(RECORD SET)

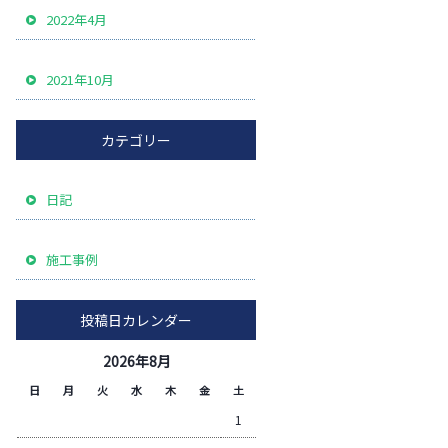
2022年4月
2021年10月
カテゴリー
日記
施工事例
投稿日カレンダー
2026年8月
日
月
火
水
木
金
土
1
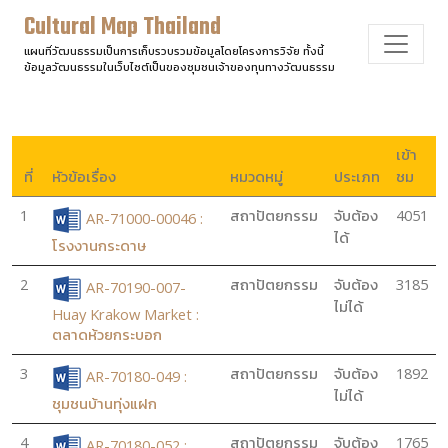
Cultural Map Thailand
แผนที่วัฒนธรรมเป็นการเก็บรวบรวมข้อมูลโดยโครงการวิจัย ทั้งนี้
ข้อมูลวัฒนธรรมในเว็บไซต์เป็นของชุมชนเจ้าของทุนทางวัฒนธรรม
เข้า
ที่
หัวข้อเรื่อง
หมวดหมู่
ประเภท
ชม
1
สถาปัตยกรรม
จับต้อง
4051
AR-71000-00046 :
ได้
โรงงานกระดาษ
2
สถาปัตยกรรม
จับต้อง
3185
AR-70190-007-
ไม่ได้
Huay Krakow Market :
ตลาดห้วยกระบอก
3
สถาปัตยกรรม
จับต้อง
1892
AR-70180-049 :
ไม่ได้
ชุมชนบ้านทุ่งแฝก
4
สถาปัตยกรรม
จับต้อง
1765
AR-70180-052 :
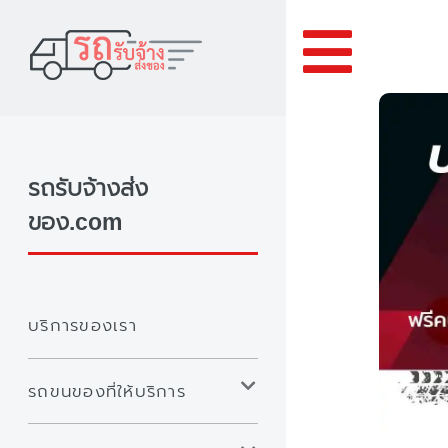
Toggle
รถรับจ้างส่ง
ของ.com
บริการของเรา
รถขนของที่ให้บริการ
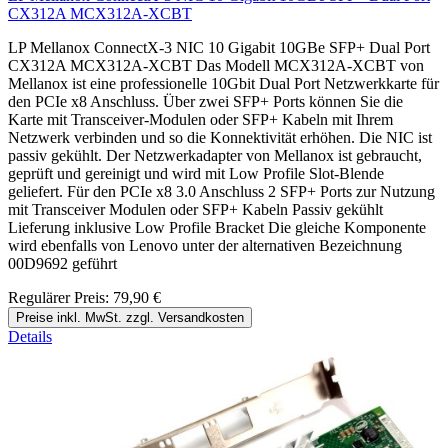
CX312A MCX312A-XCBT
LP Mellanox ConnectX-3 NIC 10 Gigabit 10GBe SFP+ Dual Port
CX312A MCX312A-XCBT Das Modell MCX312A-XCBT von
Mellanox ist eine professionelle 10Gbit Dual Port Netzwerkkarte für
den PCIe x8 Anschluss. Über zwei SFP+ Ports können Sie die
Karte mit Transceiver-Modulen oder SFP+ Kabeln mit Ihrem
Netzwerk verbinden und so die Konnektivität erhöhen. Die NIC ist
passiv gekühlt. Der Netzwerkadapter von Mellanox ist gebraucht,
geprüft und gereinigt und wird mit Low Profile Slot-Blende
geliefert. Für den PCIe x8 3.0 Anschluss 2 SFP+ Ports zur Nutzung
mit Transceiver Modulen oder SFP+ Kabeln Passiv gekühlt
Lieferung inklusive Low Profile Bracket Die gleiche Komponente
wird ebenfalls von Lenovo unter der alternativen Bezeichnung
00D9692 geführt
Regulärer Preis:
79,90 €
Preise inkl. MwSt. zzgl. Versandkosten
Details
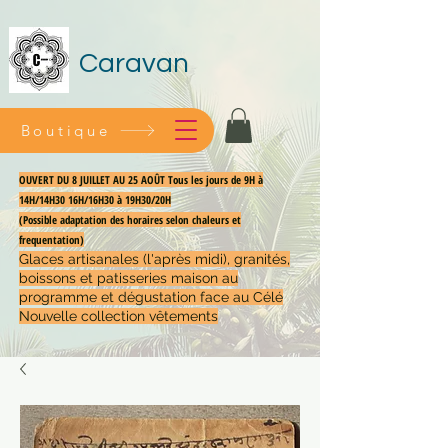
Caravan
Boutique
OUVERT DU 8 JUILLET AU 25 AOÛT Tous les jours de 9H à
14H/14H30 16H/16H30 à 19H30/20H
(Possible adaptation des horaires selon chaleurs et
frequentation)
Glaces artisanales (l'après midi), granités,
boissons et patisseries maison au
programme et dégustation face au Célé
Nouvelle collection vêtements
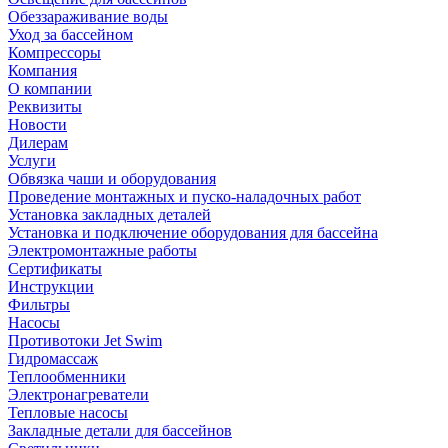
Обеззараживание воды
Уход за бассейном
Компрессоры
Компания
О компании
Реквизиты
Новости
Дилерам
Услуги
Обвязка чаши и оборудования
Проведение монтажных и пуско-наладочных работ
Установка закладных деталей
Установка и подключение оборудования для бассейна
Электромонтажные работы
Сертификаты
Инструкции
Фильтры
Насосы
Противотоки Jet Swim
Гидромассаж
Теплообменники
Электронагреватели
Тепловые насосы
Закладные детали для бассейнов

(End RECORD SET)

WORK INSTRUCTION
Begin with the line that contains "Тепловые насосы" and print each line exactly until the data ends, including the last line.

PROBLEM SOLUTION
Тепловые насосы
Закладные детали для бассейнов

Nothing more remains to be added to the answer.